Problem details:
Transcribe the entries that come next exactly, but not the pictures they contain.

Data extracted from a collection:
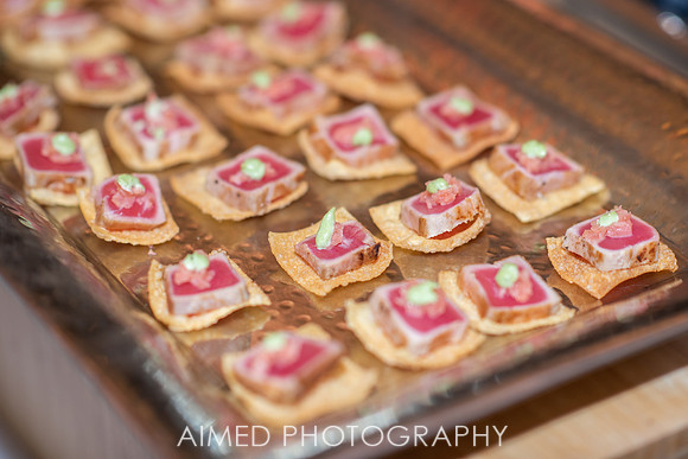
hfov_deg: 21.9
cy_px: 208
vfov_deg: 14.7
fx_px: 1775
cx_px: 376
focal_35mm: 93
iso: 500
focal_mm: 85
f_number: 2
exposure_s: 1/200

Answer to this exercise:
hfov_deg: 21.9
cy_px: 208
vfov_deg: 14.7
fx_px: 1775
cx_px: 376
focal_35mm: 93
iso: 500
focal_mm: 85
f_number: 2
exposure_s: 1/200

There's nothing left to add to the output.